Common causes include:
- Metastatic disease
- Multifocal hepatocellular carcinoma
- Multiple abscesses, cysts
- Nodular regenerative hyperplasia
Notably, while the pattern indicates a disease process, it cannot determine etiology.
Biopsy and further imaging are often necessary for accurate diagnosis.
Example of patient: those with colon metastases may show this pattern.

Diffuse Hepatic Disease

Characterized by heterogeneous or decreased uptake throughout the liver.
The liver may appear enlarged or potentially normal in size.
Possible causes include:
- Cirrhosis
- Hepatitis
- Fatty liver disease
- Infiltrative diseases
Often associated with irregular liver contours.
Possible colloid shift may also occur, indicating severe liver dysfunction.

Colloid Shift (Critical Concept)

Defined as a state of decreased liver uptake coinciding with increased spleen and bone marrow uptake.
It indicates a redistribution of RES function away from the diseased liver toward other sites.
Recognized as a sign of severe hepatocellular dysfunction.
This may occur in conditions such as:
- Cirrhosis
- Severe hepatitis
- Effects related to chemotherapy
Colloid shift may be reversible if the underlying condition improves.

Hepatosplenomegaly

Characterized by an enlarged liver and spleen with increased splenic uptake.
The liver-to-spleen uptake ratio may be reversed or equalized.
Causes may include:
- Portal hypertension
- Storage diseases
- Hematologic disorders
It may be associated with a colloid shift, which necessitates careful clinical correlation for precise diagnosis.

Spleen Abnormalities

Nonvisualization can indicate conditions such as:
- Functional asplenia
- Splenectomy
- Splenic infarction
An enlarged spleen may suggest issues concerning:
- Portal hypertension
- Storage diseases
- Lymphoma
Focal splenic defects can result from:
- Infarcts, abscesses, or metastases (though rare).
Accessory spleen: Recognized as a normal variant indicating a small focus of functional splenic tissue.
It is imperative to evaluate the spleen on every liver-spleen scan to identify these abnormalities effectively.

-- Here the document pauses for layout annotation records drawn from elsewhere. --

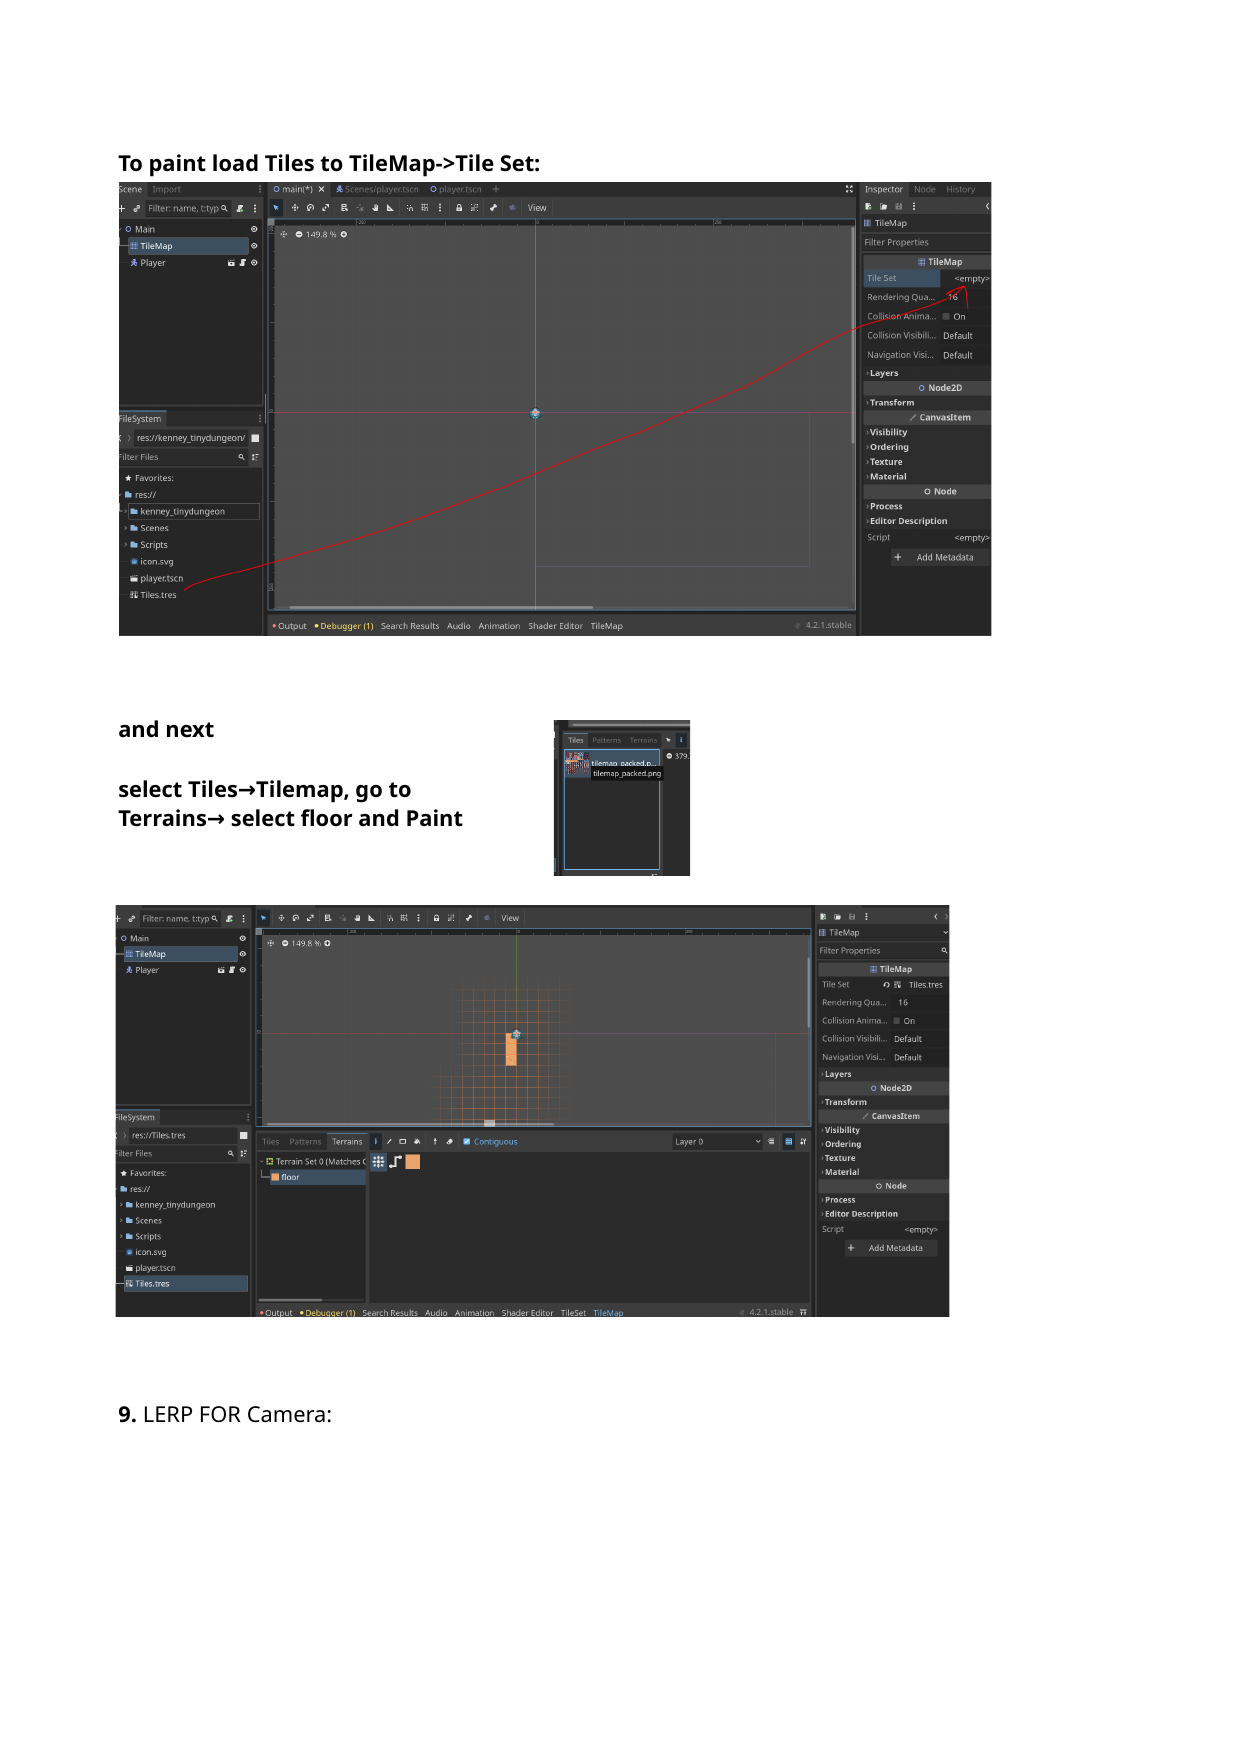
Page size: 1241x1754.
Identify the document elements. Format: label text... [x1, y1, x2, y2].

text Terrains→ select floor and Paint [118, 803, 553, 833]
text To paint load Tiles to TileMap->Tile Set: [118, 148, 1122, 178]
text [691, 803, 1122, 833]
picture [553, 720, 691, 876]
picture [115, 905, 950, 1317]
text select Tiles→Tilemap, go to [118, 773, 553, 803]
text 9. LERP FOR Camera: [118, 1399, 1122, 1429]
text [691, 773, 1122, 803]
picture [119, 182, 992, 636]
text and next [118, 714, 1122, 744]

Sensitivity, Specificity, and Limitations

The imaging modality possesses high sensitivity for identifying diffuse liver diseases and colloid shift.
There is lower sensitivity for detecting small focal lesions (less than 2 cm).
It is not effective for lesion characterization, differentiating benign from malignant.
CT and MRI are superior options for anatomical detail and characterization of small lesions.
The liver-spleen scan is best utilized alongside other imaging modalities to enhance diagnostic accuracy.

Artifacts and Pitfalls

Bowel activity from recent meals can mimic hepatic uptake, leading to false interpretations.
Motion artifacts may blur images and create apparent defects on the images.
Attenuation from overlying structures (e.g., breast tissue, ribs) can obscure the liver and spleen details.
A poor bolus/infiltrated injection can result in low-quality images.
Previous nuclear medicine scans may interfere with current imaging results.
External contamination can lead to false hot spots on images.

Summary: Key Takeaways

Liver-spleen imaging evaluates the RES function using 99mTc-sulfur colloid.
A normal scan shows homogeneous liver uptake, where the liver is larger than the spleen, with minimal marrow uptake.
Recognize Riedel's lobe as a benign normal variant in imaging.
Key abnormal patterns to identify include: focal defects, diffuse disease, and colloid shift.
Colloid shift is a hallmark of severe liver dysfunction and is an especially crucial concept in the evaluation of liver-spleen imaging.